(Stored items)
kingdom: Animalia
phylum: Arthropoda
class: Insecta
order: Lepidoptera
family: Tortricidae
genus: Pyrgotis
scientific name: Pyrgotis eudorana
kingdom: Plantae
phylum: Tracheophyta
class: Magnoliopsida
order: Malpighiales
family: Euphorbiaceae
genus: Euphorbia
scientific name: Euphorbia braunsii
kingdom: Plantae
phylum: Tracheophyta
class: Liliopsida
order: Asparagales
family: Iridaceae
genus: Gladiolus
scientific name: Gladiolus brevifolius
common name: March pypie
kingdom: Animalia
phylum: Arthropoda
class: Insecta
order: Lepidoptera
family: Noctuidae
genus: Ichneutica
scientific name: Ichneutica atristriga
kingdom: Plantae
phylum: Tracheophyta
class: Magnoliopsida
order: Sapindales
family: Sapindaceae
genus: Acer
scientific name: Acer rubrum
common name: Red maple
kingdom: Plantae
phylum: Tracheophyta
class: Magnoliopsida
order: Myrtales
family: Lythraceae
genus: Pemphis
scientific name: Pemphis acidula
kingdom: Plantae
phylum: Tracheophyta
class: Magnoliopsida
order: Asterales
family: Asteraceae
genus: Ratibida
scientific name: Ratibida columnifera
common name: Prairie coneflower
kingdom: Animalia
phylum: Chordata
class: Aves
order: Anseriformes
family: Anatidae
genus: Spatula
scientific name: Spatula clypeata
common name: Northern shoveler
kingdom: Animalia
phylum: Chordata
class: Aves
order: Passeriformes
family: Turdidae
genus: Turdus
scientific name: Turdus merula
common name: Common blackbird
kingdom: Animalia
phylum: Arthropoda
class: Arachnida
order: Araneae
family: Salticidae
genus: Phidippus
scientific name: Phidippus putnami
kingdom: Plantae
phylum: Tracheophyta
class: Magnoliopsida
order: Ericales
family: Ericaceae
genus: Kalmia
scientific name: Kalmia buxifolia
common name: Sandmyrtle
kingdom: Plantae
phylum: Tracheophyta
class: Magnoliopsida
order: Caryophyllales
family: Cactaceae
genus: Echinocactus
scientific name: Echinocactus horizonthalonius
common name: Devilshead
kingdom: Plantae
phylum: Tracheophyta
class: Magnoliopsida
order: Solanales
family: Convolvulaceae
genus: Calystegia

> BRIEF
Switch "common name" to "vernacular name" everywhere it appears in the items, and write out all the lines again with nothing else changed.

> EXERCISE RESPONSE
kingdom: Animalia
phylum: Arthropoda
class: Insecta
order: Lepidoptera
family: Tortricidae
genus: Pyrgotis
scientific name: Pyrgotis eudorana
kingdom: Plantae
phylum: Tracheophyta
class: Magnoliopsida
order: Malpighiales
family: Euphorbiaceae
genus: Euphorbia
scientific name: Euphorbia braunsii
kingdom: Plantae
phylum: Tracheophyta
class: Liliopsida
order: Asparagales
family: Iridaceae
genus: Gladiolus
scientific name: Gladiolus brevifolius
vernacular name: March pypie
kingdom: Animalia
phylum: Arthropoda
class: Insecta
order: Lepidoptera
family: Noctuidae
genus: Ichneutica
scientific name: Ichneutica atristriga
kingdom: Plantae
phylum: Tracheophyta
class: Magnoliopsida
order: Sapindales
family: Sapindaceae
genus: Acer
scientific name: Acer rubrum
vernacular name: Red maple
kingdom: Plantae
phylum: Tracheophyta
class: Magnoliopsida
order: Myrtales
family: Lythraceae
genus: Pemphis
scientific name: Pemphis acidula
kingdom: Plantae
phylum: Tracheophyta
class: Magnoliopsida
order: Asterales
family: Asteraceae
genus: Ratibida
scientific name: Ratibida columnifera
vernacular name: Prairie coneflower
kingdom: Animalia
phylum: Chordata
class: Aves
order: Anseriformes
family: Anatidae
genus: Spatula
scientific name: Spatula clypeata
vernacular name: Northern shoveler
kingdom: Animalia
phylum: Chordata
class: Aves
order: Passeriformes
family: Turdidae
genus: Turdus
scientific name: Turdus merula
vernacular name: Common blackbird
kingdom: Animalia
phylum: Arthropoda
class: Arachnida
order: Araneae
family: Salticidae
genus: Phidippus
scientific name: Phidippus putnami
kingdom: Plantae
phylum: Tracheophyta
class: Magnoliopsida
order: Ericales
family: Ericaceae
genus: Kalmia
scientific name: Kalmia buxifolia
vernacular name: Sandmyrtle
kingdom: Plantae
phylum: Tracheophyta
class: Magnoliopsida
order: Caryophyllales
family: Cactaceae
genus: Echinocactus
scientific name: Echinocactus horizonthalonius
vernacular name: Devilshead
kingdom: Plantae
phylum: Tracheophyta
class: Magnoliopsida
order: Solanales
family: Convolvulaceae
genus: Calystegia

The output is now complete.